> [Work task 1]: Rewrite the passage about Pruitt and the EPA from "Sanders also talked" to "impacts of unemployment.", putting "opinion piece" in place of "op-ed".
> [Work task 2]: Write the next part of the passage about Pruitt and the EPA, carrying on after its final sentence.

> [Selected extract]:
★ ★ ★ ★ ★ ★ ★

Sanders also talked about Oklahoma’s frack-quakes. “Can you point me to any opinion that you wrote, any enforcement action you took against the companies injecting waste fracking water?” Pruitt said he’s “very concerned” about it, and Sanders interrupted to ask what public statements Pruitt has made about it. Pruitt acknowledged his concern, but he clearly did not make any declarative statement that would alleviate Sander’s concerns.

Sanders finished his time saying, “If that’s the kind of EPA administrator you’re going to be, you won’t get my vote.”

Inhofe then introduced the debunked Wall Street Journal op-ed, “The Myth of the 98 Percent” followed by Barrasso introducing Jeb Bush’s CNN op-ed praising Pruitt and Barrasso’s own report, “Red Tape Making Americans Sick,” about the health impacts of unemployment.

★ ★ ★ ★ ★ ★ ★

> [Dataset content]:
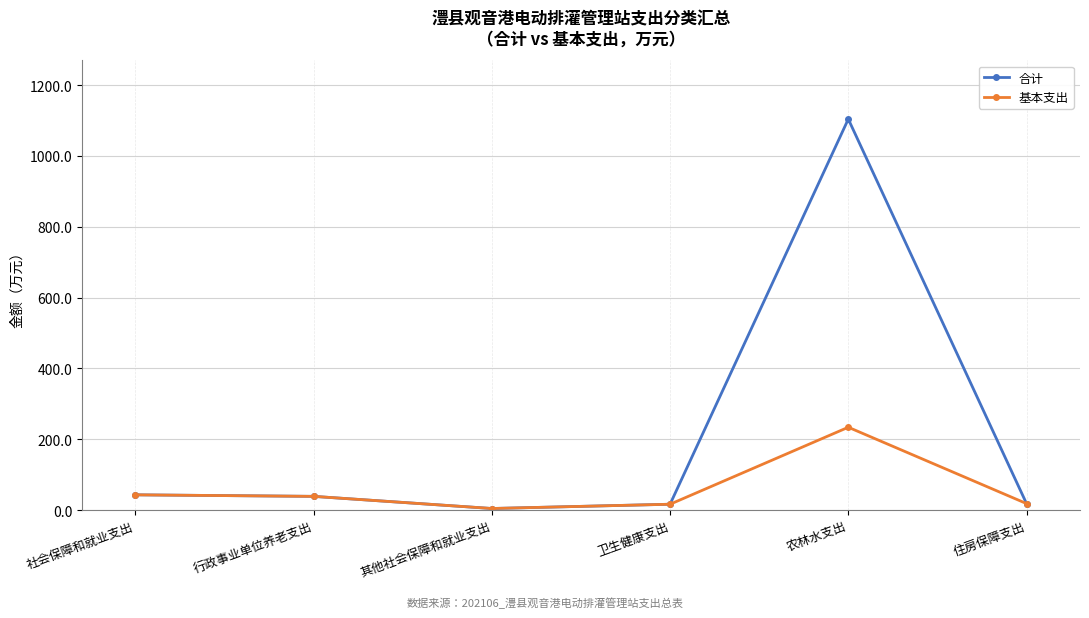

Does the chart have visible grid lines?

Yes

★ ★ ★ ★ ★ ★ ★

> [Answer 1]:
Sanders also talked about Oklahoma’s frack-quakes. “Can you point me to any opinion that you wrote, any enforcement action you took against the companies injecting waste fracking water?” Pruitt said he’s “very concerned” about it, and Sanders interrupted to ask what public statements Pruitt has made about it. Pruitt acknowledged his concern, but he clearly did not make any declarative statement that would alleviate Sander’s concerns.

Sanders finished his time saying, “If that’s the kind of EPA administrator you’re going to be, you won’t get my vote.”

Inhofe then introduced the debunked Wall Street Journal opinion piece, “The Myth of the 98 Percent” followed by Barrasso introducing Jeb Bush’s CNN opinion piece praising Pruitt and Barrasso’s own report, “Red Tape Making Americans Sick,” about the health impacts of unemployment.

> [Answer 2]:
Later, Barrasso asked if there was anything Pruitt would like to clarify. Pruitt circled back to the “double-dipping” issue, pointing out that he’s brought cases against two other oil companies as well. But this is an administrative issue, not environmental one. Barrasso asked about environmental litigation Pruitt brought. Pruitt insisted that he brought the case, and mentions some other work they have done, but no specifics.

Barrasso continued by attacking form EPA administrator Lisa Jackson’s pseudonymous email account. Will Pruitt commit to not taking such actions? Yes, Pruitt answered, because transparency is important.

Senator Tom Carper brought up mercury emissions from fossil fuel power plants, and the fish warnings that result. If Pruitt believes the EPA shouldn’t move forward on MATS, what should states do and what are the health impacts of mercury emissions?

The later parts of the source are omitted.